Not mentioned so far "IMHO", often used proceeding a contentious statement and meaning "in my humble opinion".
That Jim of Tok pinched that one off me the cunning old fart, but here is another [I'll not be like Jim and give credit where it's due this one came from Allan Bramwell IOA income over ability. I think that fits a certain Germanic type that we have been discussing don't you?
Dave I only borrowed it..how about all the ecentrick? folk you know ?guess they all be bros.
Now if we can only get Jamie A to say what SID stands for...
Morning Boys The Question ??? was not asked but I did have plenty Bundy rum LOVED the Band and Talked And told A lot storis.ALL TRUE ?? Jamie A
Coincidentally, car#6 of the 1957 NZ Stockcar team (see photo at start of this Thread) is for sale at the moment on "Trademe".
Stock cars are not noted for their longevity. I wonder how much of the ORIGINAL 57 car is in there. Pretty good price for an old stock-car. Do they have races for these old war-horses. No modern technology please.
They must have been quite a sight.....8 of these old girls plowing their way round the track. I see its been in the one family for most of it's life. Amazing.
Very original, it was restored in 1984/85 and only a small amount of chassis had to be replaced through rust. The body is 98% original, although not the original roadcar body as the body parts used by Ron Hogan and Adam Wike when building the car were dragged out of a creek off the Waitemata. Body is part 1935 and part 1936. The engine is not the original, but obviously still a Flathead V8, and when you buy it, ask nicely and there will probably be a set of Hogan heads for it.

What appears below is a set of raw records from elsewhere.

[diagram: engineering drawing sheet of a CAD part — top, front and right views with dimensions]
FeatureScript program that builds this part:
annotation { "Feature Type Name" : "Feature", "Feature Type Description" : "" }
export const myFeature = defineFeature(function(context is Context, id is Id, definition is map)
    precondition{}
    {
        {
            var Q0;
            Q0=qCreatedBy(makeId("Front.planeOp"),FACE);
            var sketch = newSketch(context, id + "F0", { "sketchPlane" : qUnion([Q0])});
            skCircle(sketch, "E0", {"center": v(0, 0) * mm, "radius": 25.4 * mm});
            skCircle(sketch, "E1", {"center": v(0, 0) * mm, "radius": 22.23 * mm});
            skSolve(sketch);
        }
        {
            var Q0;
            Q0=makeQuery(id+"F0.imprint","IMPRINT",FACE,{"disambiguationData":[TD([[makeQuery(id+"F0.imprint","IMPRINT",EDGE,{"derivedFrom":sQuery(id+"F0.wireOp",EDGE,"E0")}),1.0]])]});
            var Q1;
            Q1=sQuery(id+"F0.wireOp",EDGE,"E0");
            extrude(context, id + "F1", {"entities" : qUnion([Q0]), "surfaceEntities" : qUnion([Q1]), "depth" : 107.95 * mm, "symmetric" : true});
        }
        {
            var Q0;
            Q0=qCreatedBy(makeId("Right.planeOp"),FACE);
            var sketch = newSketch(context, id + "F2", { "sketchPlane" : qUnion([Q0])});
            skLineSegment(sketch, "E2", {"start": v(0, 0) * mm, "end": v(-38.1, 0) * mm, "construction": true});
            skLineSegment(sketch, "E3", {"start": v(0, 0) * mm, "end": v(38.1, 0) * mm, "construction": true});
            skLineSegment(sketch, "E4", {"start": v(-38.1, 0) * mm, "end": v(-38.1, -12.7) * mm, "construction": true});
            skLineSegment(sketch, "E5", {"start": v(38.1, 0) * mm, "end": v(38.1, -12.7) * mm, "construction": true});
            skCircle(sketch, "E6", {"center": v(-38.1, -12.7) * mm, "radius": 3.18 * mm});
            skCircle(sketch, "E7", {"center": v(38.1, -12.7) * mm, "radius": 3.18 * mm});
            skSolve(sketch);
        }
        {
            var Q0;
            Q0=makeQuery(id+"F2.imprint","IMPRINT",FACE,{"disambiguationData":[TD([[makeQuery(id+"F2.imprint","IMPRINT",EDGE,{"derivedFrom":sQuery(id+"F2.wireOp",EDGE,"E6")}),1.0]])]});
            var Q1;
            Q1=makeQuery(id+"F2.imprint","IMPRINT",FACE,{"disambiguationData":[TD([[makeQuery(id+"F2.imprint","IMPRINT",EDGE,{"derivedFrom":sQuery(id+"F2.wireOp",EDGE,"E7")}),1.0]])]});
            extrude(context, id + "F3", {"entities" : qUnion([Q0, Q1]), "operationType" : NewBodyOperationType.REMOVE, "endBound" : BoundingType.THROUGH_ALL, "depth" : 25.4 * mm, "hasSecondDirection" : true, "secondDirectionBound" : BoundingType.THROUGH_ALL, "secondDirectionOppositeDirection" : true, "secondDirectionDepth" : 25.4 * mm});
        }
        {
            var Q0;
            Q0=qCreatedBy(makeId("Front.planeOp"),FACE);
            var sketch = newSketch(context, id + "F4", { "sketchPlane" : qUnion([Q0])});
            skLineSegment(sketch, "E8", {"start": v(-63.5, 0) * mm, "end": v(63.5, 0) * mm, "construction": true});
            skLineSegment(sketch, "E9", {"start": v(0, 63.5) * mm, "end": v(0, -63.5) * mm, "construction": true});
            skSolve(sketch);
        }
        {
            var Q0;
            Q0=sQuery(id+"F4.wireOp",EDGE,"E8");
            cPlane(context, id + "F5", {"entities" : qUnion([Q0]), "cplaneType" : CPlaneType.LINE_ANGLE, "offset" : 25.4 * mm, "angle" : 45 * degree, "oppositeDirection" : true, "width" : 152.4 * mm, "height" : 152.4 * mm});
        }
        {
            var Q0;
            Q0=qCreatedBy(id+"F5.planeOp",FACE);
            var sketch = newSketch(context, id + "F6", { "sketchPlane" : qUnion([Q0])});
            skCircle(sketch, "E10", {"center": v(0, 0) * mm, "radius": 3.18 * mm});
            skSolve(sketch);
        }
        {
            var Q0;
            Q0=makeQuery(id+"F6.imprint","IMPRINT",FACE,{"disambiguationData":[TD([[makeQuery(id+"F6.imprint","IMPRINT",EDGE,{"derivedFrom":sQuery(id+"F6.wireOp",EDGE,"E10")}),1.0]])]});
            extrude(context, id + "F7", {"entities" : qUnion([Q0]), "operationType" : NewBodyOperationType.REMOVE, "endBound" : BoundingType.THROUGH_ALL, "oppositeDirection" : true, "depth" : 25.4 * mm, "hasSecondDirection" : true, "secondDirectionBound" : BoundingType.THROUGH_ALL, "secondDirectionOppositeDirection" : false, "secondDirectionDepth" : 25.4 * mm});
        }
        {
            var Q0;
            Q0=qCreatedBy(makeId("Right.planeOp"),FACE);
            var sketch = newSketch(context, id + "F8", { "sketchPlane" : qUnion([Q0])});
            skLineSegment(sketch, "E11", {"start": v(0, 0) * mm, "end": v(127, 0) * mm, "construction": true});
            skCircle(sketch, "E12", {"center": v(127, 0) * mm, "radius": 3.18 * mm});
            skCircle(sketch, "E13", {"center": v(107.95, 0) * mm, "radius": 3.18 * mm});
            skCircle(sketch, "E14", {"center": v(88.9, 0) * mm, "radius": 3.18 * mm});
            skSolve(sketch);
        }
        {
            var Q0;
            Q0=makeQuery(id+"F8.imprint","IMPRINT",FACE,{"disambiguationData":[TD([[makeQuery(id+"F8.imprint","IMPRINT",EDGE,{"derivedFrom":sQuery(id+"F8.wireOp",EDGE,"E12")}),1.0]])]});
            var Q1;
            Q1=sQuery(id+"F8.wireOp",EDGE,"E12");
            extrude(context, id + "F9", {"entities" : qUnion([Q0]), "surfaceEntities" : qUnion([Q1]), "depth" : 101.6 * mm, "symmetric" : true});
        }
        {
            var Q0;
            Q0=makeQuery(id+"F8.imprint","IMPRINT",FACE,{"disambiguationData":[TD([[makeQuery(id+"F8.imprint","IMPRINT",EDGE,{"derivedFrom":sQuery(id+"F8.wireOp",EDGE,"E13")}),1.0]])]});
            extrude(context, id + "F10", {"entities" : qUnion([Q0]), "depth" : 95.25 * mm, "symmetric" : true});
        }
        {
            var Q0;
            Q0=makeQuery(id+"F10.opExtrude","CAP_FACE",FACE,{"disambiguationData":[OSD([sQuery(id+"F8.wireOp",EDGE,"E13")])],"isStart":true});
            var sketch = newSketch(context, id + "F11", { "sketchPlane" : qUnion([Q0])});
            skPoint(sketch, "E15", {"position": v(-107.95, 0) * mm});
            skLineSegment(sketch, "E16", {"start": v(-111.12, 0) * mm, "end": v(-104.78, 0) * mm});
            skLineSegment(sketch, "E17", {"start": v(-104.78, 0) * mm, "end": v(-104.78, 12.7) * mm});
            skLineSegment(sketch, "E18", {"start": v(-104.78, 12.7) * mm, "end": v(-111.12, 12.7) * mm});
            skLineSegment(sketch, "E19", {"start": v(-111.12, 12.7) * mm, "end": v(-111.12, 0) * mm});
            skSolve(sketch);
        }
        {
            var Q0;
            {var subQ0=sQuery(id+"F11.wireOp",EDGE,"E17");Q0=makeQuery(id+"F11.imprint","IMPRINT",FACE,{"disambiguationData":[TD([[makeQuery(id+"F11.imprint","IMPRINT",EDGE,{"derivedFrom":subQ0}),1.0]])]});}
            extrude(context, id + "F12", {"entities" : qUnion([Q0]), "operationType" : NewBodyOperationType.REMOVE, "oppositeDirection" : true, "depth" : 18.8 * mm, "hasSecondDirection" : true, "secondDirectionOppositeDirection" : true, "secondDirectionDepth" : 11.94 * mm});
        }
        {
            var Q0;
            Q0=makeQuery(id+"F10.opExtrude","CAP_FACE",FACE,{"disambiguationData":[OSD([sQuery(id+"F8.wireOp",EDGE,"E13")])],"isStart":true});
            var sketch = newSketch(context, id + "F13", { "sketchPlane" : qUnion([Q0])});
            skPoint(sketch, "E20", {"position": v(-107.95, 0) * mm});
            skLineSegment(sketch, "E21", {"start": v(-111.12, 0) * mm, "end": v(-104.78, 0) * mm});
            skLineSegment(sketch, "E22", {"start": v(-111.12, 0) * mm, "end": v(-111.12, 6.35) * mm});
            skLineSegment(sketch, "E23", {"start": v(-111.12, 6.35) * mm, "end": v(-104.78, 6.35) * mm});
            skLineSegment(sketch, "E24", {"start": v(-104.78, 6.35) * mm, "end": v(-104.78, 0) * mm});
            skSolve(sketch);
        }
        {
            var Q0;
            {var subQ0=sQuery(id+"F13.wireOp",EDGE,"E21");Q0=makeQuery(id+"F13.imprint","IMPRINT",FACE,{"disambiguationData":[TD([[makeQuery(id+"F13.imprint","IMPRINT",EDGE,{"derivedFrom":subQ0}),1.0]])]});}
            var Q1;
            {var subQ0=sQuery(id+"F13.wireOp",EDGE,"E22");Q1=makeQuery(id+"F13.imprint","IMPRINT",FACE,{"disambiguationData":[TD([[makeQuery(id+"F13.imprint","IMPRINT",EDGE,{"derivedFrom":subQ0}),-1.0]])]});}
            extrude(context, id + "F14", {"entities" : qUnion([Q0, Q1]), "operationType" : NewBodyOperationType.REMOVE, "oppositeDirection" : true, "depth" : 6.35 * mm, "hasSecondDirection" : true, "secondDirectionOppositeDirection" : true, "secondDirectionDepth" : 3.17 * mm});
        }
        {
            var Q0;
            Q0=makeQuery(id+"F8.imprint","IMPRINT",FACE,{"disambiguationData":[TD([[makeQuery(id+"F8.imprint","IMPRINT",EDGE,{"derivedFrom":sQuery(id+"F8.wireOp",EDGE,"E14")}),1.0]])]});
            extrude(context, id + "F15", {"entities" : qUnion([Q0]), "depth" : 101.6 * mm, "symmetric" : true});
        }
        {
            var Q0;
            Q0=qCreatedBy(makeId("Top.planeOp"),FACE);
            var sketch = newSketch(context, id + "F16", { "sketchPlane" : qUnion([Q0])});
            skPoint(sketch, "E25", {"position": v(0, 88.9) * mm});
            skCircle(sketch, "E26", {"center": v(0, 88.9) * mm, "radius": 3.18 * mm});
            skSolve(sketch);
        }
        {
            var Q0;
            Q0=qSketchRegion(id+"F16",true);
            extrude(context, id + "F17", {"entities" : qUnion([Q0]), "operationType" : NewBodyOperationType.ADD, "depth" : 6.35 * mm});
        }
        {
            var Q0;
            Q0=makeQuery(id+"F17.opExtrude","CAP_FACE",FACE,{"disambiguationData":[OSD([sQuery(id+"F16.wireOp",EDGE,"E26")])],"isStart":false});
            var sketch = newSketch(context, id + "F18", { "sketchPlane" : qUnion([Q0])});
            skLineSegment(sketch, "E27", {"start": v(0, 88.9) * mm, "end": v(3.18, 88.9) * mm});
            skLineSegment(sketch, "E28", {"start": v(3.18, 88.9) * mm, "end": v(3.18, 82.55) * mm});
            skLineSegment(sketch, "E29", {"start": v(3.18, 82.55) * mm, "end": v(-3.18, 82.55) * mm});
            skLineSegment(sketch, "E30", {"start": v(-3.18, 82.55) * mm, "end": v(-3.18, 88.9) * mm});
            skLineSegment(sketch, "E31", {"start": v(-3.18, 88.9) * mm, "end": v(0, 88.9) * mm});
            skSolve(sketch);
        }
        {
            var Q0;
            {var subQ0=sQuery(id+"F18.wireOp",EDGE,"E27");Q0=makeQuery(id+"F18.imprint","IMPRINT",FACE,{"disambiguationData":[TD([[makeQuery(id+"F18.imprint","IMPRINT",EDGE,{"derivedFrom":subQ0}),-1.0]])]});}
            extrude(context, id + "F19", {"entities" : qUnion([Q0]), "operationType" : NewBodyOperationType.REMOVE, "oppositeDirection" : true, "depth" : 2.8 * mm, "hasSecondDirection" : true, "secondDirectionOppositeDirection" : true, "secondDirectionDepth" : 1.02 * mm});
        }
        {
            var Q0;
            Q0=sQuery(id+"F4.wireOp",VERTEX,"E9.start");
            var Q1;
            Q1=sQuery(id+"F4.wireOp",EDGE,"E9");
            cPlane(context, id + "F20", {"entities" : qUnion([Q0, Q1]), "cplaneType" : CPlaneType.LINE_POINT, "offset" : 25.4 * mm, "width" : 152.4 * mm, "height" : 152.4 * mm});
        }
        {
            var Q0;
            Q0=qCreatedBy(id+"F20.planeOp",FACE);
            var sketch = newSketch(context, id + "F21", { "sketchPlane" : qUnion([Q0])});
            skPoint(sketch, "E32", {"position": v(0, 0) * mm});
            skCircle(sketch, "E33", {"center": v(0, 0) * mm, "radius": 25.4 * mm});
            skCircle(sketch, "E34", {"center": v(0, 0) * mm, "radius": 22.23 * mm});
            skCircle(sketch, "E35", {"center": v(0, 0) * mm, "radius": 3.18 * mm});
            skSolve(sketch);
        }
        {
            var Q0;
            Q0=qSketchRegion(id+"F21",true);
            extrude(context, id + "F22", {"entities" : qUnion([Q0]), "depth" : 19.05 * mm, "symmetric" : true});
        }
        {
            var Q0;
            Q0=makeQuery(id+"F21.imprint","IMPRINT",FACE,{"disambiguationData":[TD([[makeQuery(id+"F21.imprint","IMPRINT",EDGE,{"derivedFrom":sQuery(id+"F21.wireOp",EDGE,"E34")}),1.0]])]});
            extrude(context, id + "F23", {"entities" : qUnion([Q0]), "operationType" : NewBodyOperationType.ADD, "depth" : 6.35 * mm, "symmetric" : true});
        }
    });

No the cars do not race anymore, but do have 'spirited demonstrations' and old NZ6/88 is still very quick.
Pizza Hut Invercargill - late December 1990 - I ask Jamie A the very question. Marcus Pye and Allan Dick share the booth.
Jamie starts talking about 'Still in debt' but then moves onto talking about Sid James...
Well that's how I remember it.
Yes Michael that is corect, Frank and I were looking for A name we all went to the a movie early in 1970 with sid James in it, as the car was A bit ugly I said lets call it SID and thats it . Jamie
Carry on Yarning....loved the stories and your fine company a couple of weeks ago Jamie, especially the ones involving Tom Donovan - i think there were a few too many Vic Bitters consumed on my behalf, totally forgot to pop the SID Question, so thanks for the enlightenment
Hi guys just going through some of these old posts as I have not been on here as long as some of you. Amazing when you think of it how many famous people went through this shop. Poor old Laurie the father of the boys, really did not have a clue as to what had happened to his run of the mill reconditioning shop. We all used to meet there every night after work for a few beers , we all put in some money and Graham would ankle it down to the grog shop and stock up the fridge. Randle Edgel worked there, Ken Lawrence had his self built cam grinder in there and Steve Horne was the spares manager. The Hallidays where there most nights. Because I was the odd one out ,racing an old Jaguar I was usually ripe for a bit of a mocking, when I posted the riposte that at least it was reliable, Steve said'' well you could be that in an 850 Mini" Try coming back from that! It was the time of the Bank of New South Wales sponsorship and their and their message was You Can Bank on the Wales. Some clever dick cut the stick on stuff we had to put on our cars and stuck on the beer fridge You Can Wank on the Wales. There is one saying that I still use today that was a Halliday invention that was, if you have been conned or betterd in a deal, they used to say, And the Cry rang out Sucked again!